(Input material)
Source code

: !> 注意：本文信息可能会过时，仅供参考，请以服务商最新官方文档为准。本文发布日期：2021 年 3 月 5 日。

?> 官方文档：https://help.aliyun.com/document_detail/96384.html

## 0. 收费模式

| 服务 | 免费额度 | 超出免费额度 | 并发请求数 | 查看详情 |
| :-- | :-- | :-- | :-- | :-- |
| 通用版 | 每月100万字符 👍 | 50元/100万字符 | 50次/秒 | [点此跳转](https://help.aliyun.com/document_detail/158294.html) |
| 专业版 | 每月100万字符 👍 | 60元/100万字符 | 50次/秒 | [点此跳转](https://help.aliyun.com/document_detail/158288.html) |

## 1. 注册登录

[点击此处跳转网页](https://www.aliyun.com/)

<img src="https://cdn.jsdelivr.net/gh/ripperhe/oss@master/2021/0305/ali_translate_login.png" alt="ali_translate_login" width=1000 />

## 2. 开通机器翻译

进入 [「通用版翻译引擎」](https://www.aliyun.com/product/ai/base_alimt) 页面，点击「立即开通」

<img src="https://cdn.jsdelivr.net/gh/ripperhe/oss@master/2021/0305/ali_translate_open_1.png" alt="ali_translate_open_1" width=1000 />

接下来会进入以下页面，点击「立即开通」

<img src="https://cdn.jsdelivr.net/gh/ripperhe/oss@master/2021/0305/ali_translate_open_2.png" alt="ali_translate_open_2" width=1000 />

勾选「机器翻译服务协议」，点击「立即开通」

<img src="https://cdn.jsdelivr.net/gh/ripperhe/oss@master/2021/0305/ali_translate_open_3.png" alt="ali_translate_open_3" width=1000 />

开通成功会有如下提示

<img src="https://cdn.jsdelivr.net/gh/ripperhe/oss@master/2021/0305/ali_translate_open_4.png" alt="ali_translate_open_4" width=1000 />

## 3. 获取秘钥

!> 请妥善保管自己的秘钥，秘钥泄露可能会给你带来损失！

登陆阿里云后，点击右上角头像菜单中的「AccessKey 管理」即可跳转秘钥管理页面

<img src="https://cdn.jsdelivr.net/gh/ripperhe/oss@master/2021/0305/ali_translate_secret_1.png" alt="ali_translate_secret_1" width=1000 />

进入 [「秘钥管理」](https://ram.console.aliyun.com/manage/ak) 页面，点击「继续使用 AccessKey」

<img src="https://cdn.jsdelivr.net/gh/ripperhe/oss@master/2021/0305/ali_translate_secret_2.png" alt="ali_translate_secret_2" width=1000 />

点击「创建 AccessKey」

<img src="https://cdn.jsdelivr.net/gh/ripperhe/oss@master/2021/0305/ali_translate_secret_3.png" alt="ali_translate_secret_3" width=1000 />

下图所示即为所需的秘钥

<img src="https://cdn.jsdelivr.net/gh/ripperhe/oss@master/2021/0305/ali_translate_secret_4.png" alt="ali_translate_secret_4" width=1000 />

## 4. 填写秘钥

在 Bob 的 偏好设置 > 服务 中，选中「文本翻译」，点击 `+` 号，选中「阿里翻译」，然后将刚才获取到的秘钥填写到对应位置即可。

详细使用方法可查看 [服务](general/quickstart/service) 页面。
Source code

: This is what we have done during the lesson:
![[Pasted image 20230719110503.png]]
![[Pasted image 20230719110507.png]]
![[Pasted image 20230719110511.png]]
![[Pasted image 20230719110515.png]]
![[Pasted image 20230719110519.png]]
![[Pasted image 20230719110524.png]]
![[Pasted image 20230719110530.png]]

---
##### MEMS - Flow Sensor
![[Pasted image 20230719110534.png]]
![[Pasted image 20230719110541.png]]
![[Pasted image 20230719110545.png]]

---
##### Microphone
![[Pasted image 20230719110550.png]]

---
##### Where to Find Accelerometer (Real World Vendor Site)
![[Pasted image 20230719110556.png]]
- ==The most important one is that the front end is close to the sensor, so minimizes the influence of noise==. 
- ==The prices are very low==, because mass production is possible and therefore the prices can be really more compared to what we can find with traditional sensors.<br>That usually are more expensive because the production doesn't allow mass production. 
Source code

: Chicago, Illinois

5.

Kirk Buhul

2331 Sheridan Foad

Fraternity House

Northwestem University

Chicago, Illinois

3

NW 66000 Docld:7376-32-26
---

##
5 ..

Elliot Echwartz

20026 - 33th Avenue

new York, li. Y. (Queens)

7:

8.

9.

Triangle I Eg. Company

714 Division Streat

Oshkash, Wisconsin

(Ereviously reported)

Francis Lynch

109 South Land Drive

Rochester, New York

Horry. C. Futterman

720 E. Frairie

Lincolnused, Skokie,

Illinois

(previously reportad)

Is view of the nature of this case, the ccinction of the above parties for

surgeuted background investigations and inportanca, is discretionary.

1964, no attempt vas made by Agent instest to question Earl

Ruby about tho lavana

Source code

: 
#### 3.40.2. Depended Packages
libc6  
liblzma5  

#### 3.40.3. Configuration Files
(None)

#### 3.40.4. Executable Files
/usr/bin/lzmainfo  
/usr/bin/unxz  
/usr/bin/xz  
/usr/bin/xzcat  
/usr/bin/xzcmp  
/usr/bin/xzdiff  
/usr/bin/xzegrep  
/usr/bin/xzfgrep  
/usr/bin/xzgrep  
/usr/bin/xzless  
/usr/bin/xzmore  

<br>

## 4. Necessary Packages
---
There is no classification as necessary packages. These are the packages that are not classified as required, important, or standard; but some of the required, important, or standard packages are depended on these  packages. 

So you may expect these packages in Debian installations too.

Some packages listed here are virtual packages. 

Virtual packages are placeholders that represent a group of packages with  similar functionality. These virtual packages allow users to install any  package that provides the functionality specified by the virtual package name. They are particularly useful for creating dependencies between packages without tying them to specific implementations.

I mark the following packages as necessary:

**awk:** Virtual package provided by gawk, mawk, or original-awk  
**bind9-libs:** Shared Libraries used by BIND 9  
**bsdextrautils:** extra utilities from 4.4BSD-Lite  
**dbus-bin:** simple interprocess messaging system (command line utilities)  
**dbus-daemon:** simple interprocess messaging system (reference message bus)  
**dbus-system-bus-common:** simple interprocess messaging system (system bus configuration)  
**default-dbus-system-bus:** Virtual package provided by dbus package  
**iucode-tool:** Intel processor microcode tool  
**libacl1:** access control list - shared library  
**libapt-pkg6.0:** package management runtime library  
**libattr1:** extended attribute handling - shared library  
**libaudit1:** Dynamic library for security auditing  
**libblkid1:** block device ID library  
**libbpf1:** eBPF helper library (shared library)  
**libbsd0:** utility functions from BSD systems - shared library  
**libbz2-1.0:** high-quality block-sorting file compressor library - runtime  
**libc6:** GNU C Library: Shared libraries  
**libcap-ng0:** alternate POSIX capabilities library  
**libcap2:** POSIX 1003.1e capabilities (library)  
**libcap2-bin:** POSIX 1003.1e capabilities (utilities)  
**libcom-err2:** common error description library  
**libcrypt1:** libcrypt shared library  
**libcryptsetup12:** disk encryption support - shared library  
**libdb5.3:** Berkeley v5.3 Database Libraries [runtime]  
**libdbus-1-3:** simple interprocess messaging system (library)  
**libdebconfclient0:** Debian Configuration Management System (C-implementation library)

(What the exercise asks)
Copy the entries verbatim from their first line through the line containing "[点击此处跳转网页](https://www.aliyun.com/)", both included.

(Response to this task)
Source code

: !> 注意：本文信息可能会过时，仅供参考，请以服务商最新官方文档为准。本文发布日期：2021 年 3 月 5 日。

?> 官方文档：https://help.aliyun.com/document_detail/96384.html

## 0. 收费模式

| 服务 | 免费额度 | 超出免费额度 | 并发请求数 | 查看详情 |
| :-- | :-- | :-- | :-- | :-- |
| 通用版 | 每月100万字符 👍 | 50元/100万字符 | 50次/秒 | [点此跳转](https://help.aliyun.com/document_detail/158294.html) |
| 专业版 | 每月100万字符 👍 | 60元/100万字符 | 50次/秒 | [点此跳转](https://help.aliyun.com/document_detail/158288.html) |

## 1. 注册登录

[点击此处跳转网页](https://www.aliyun.com/)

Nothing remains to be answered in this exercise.